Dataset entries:

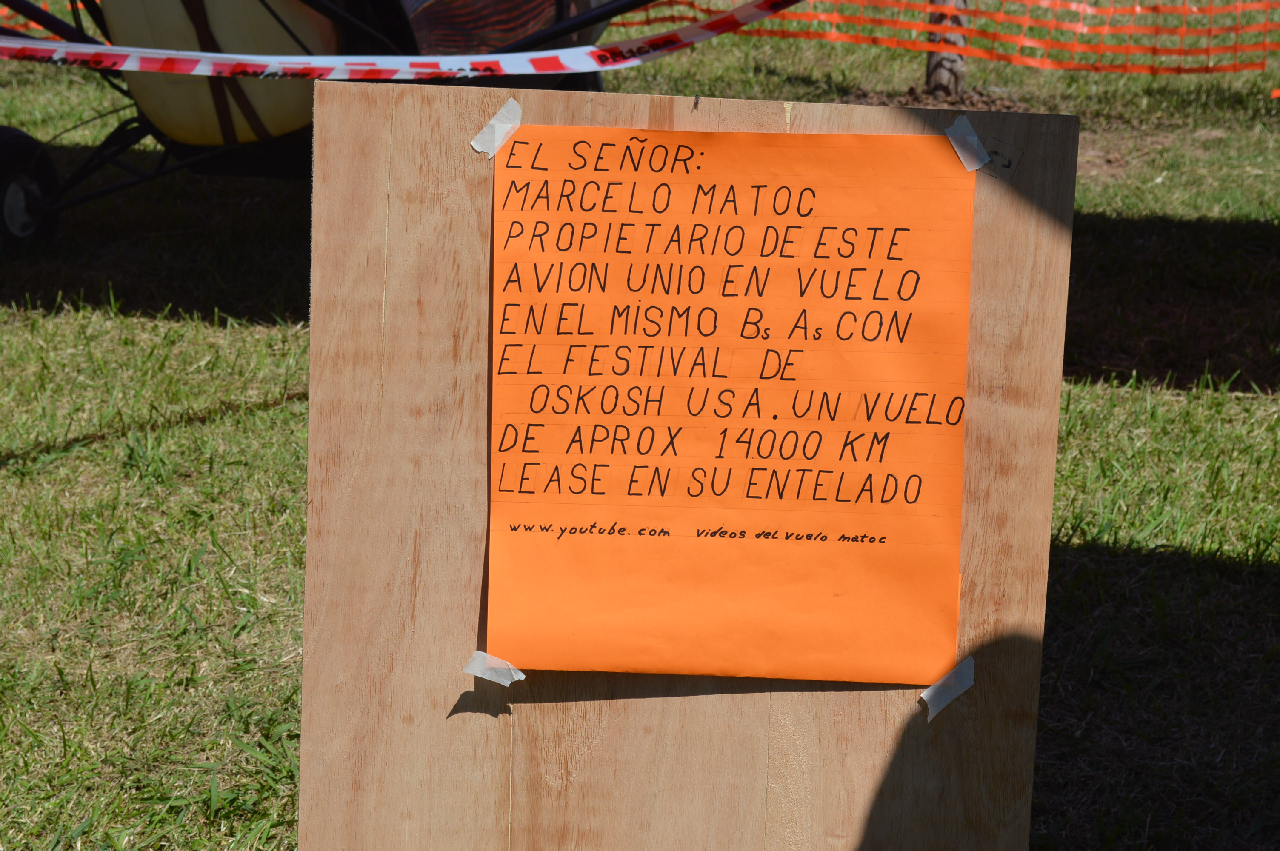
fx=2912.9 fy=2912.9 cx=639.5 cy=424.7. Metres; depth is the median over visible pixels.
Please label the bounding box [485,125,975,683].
orange paper
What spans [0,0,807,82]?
barrier tape
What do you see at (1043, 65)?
orange safety fence
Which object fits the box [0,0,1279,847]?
lawn
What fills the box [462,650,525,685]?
tape strip
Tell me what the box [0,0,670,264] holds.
vehicle
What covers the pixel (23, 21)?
orange safety fence
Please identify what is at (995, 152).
stamp marking
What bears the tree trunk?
on the lawn
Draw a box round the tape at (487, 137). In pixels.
[471,98,523,156]
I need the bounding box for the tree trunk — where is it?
[922,0,969,96]
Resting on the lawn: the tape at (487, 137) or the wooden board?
the wooden board
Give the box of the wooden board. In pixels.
[293,81,1082,847]
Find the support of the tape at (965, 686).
attached to the wooden board
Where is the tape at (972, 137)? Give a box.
[945,114,990,171]
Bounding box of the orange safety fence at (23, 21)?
[0,1,71,34]
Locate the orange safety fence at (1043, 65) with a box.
[616,0,1279,74]
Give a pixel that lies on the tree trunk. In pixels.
(943, 80)
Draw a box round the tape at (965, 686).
[920,656,976,719]
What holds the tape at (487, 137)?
attached to the wooden board
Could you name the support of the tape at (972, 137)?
attached to the wooden board

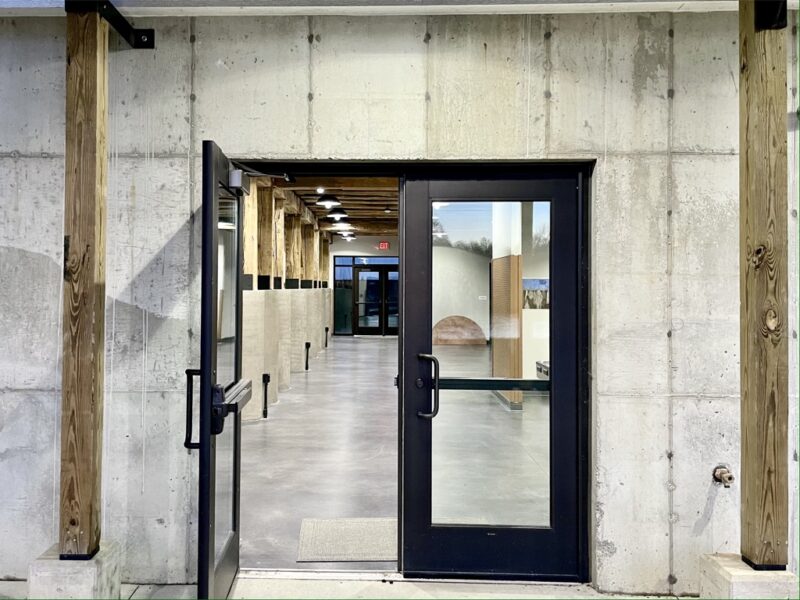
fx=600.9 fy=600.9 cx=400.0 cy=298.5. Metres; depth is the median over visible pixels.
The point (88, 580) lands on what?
concrete block
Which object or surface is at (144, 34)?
metal bracket
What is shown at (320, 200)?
ceiling light
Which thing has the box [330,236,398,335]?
far wall
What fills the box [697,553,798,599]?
concrete block
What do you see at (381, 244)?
exit sign
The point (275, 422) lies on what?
floor
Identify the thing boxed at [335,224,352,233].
ceiling light
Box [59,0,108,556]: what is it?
wooden post
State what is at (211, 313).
open glass door
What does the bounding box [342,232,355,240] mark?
ceiling light
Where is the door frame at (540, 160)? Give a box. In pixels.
[227,158,596,584]
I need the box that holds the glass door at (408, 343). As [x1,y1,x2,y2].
[398,165,590,577]
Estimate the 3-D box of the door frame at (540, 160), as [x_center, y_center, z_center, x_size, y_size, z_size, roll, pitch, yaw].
[-0.019,0.363,3.013,1.966,2.050,0.274,0,-1,1]
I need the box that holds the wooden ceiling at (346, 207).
[253,175,398,238]
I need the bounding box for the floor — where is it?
[236,335,549,570]
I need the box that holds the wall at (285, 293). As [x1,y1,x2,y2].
[239,288,332,423]
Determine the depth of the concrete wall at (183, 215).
2.81 m
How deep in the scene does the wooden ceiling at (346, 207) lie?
10.68 m
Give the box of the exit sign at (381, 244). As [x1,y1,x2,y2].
[378,241,388,249]
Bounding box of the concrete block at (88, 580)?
[29,540,121,599]
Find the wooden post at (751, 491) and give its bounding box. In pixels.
[739,0,788,570]
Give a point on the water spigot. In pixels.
(731, 478)
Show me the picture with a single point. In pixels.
(545, 303)
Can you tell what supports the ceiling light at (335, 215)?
attached to the wooden ceiling at (346, 207)
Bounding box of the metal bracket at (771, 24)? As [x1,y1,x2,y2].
[754,0,786,28]
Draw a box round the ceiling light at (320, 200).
[317,195,340,207]
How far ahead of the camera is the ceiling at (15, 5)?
2.74 m
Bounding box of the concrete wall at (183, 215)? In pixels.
[0,5,796,595]
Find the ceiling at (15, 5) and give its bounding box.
[1,0,797,16]
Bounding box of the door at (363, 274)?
[355,264,398,334]
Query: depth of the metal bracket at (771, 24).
2.42 m
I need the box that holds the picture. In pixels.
[522,278,549,309]
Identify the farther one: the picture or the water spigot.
the picture
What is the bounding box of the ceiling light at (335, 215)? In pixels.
[327,208,347,220]
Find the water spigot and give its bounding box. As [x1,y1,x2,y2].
[713,465,734,486]
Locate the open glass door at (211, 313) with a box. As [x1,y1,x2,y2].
[189,140,246,599]
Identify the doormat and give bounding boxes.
[297,517,398,561]
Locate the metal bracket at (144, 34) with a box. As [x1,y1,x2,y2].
[67,0,155,48]
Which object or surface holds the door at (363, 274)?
in the far wall at (358, 246)
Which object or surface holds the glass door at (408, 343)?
in the door frame at (540, 160)
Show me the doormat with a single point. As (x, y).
(361, 550)
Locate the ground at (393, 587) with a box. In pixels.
[1,576,697,599]
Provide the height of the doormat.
0.012 m

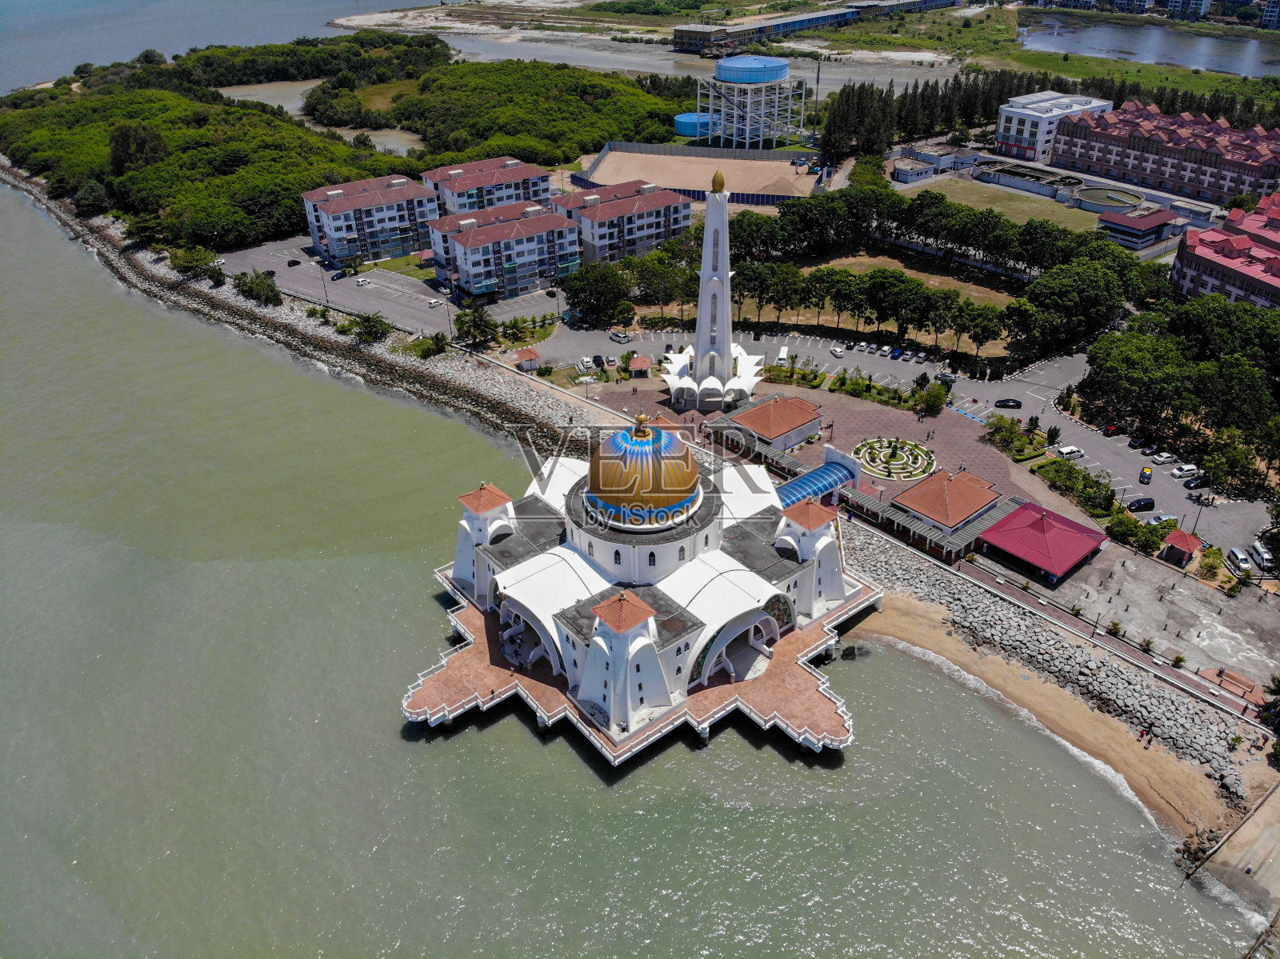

TASK GOAL:
Retype the records exactly. Any image in them should not appear in what you write.

SOLUTION:
fx=2912.9 fy=2912.9 cx=639.5 cy=424.7. Metres; depth is the median over visible pixels.
Please label the bounding box [485,125,975,683].
orange paper
What spans [0,0,807,82]?
barrier tape
What do you see at (1043, 65)?
orange safety fence
Which object fits the box [0,0,1279,847]?
lawn
What fills the box [462,650,525,685]?
tape strip
Tell me what the box [0,0,670,264] holds.
vehicle
What covers the pixel (23, 21)?
orange safety fence
Please identify what is at (995, 152).
stamp marking
What bears the tree trunk?
on the lawn
Draw a box round the tape at (487, 137). In pixels.
[471,98,523,156]
I need the bounding box for the tree trunk — where is it?
[922,0,969,96]
Resting on the lawn: the tape at (487, 137) or the wooden board?
the wooden board
Give the box of the wooden board. In pixels.
[293,81,1082,847]
Find the support of the tape at (965, 686).
attached to the wooden board
Where is the tape at (972, 137)? Give a box.
[945,114,990,171]
Bounding box of the orange safety fence at (23, 21)?
[0,1,71,34]
Locate the orange safety fence at (1043, 65) with a box.
[616,0,1279,74]
Give a pixel that lies on the tree trunk. In pixels.
(943, 80)
Draw a box round the tape at (965, 686).
[920,656,976,719]
What holds the tape at (487, 137)?
attached to the wooden board
Could you name the support of the tape at (972, 137)?
attached to the wooden board

fx=600.9 fy=600.9 cx=400.0 cy=298.5. Metres; depth is the median over visible pixels.
The point (88, 580) lands on what?
concrete block
Which object or surface is at (144, 34)?
metal bracket
What is shown at (320, 200)?
ceiling light
Which thing has the box [330,236,398,335]?
far wall
What fills the box [697,553,798,599]?
concrete block
What do you see at (381, 244)?
exit sign
The point (275, 422) lies on what?
floor
Identify the thing boxed at [335,224,352,233].
ceiling light
Box [59,0,108,556]: what is it?
wooden post
State what is at (211, 313).
open glass door
What does the bounding box [342,232,355,240] mark?
ceiling light
Where is the door frame at (540, 160)? Give a box. In pixels.
[227,158,596,584]
I need the box that holds the glass door at (408, 343). As [x1,y1,x2,y2].
[398,165,590,577]
Estimate the 3-D box of the door frame at (540, 160), as [x_center, y_center, z_center, x_size, y_size, z_size, roll, pitch, yaw].
[-0.019,0.363,3.013,1.966,2.050,0.274,0,-1,1]
I need the box that holds the wooden ceiling at (346, 207).
[253,175,398,238]
I need the bounding box for the floor — where is it?
[236,335,549,570]
I need the box that holds the wall at (285, 293). As [x1,y1,x2,y2].
[239,288,332,423]
Determine the depth of the concrete wall at (183, 215).
2.81 m
How deep in the scene does the wooden ceiling at (346, 207) lie?
10.68 m
Give the box of the exit sign at (381, 244). As [x1,y1,x2,y2].
[378,241,388,249]
Bounding box of the concrete block at (88, 580)?
[29,540,121,599]
Find the wooden post at (751, 491) and give its bounding box. In pixels.
[739,0,788,570]
Give a point on the water spigot. In pixels.
(731, 478)
Show me the picture with a single point. In pixels.
(545, 303)
Can you tell what supports the ceiling light at (335, 215)?
attached to the wooden ceiling at (346, 207)
Bounding box of the metal bracket at (771, 24)? As [x1,y1,x2,y2].
[754,0,786,28]
Draw a box round the ceiling light at (320, 200).
[317,195,340,207]
How far ahead of the camera is the ceiling at (15, 5)?
2.74 m
Bounding box of the concrete wall at (183, 215)? In pixels.
[0,5,796,595]
Find the ceiling at (15, 5) and give its bounding box.
[1,0,797,16]
Bounding box of the door at (363, 274)?
[355,264,398,334]
Query: depth of the metal bracket at (771, 24).
2.42 m
I need the box that holds the picture. In pixels.
[522,278,549,309]
Identify the farther one: the picture or the water spigot.
the picture
What is the bounding box of the ceiling light at (335, 215)? In pixels.
[327,208,347,220]
Find the water spigot and give its bounding box. As [x1,y1,x2,y2].
[713,465,734,486]
Locate the open glass door at (211, 313) with a box. As [x1,y1,x2,y2].
[189,140,246,599]
Identify the doormat and give bounding boxes.
[297,517,398,561]
Locate the metal bracket at (144, 34) with a box. As [x1,y1,x2,y2].
[67,0,155,48]
Which object or surface holds the door at (363, 274)?
in the far wall at (358, 246)
Which object or surface holds the glass door at (408, 343)?
in the door frame at (540, 160)
Show me the doormat with a single point. As (x, y).
(361, 550)
Locate the ground at (393, 587) with a box. In pixels.
[1,576,697,599]
Provide the height of the doormat.
0.012 m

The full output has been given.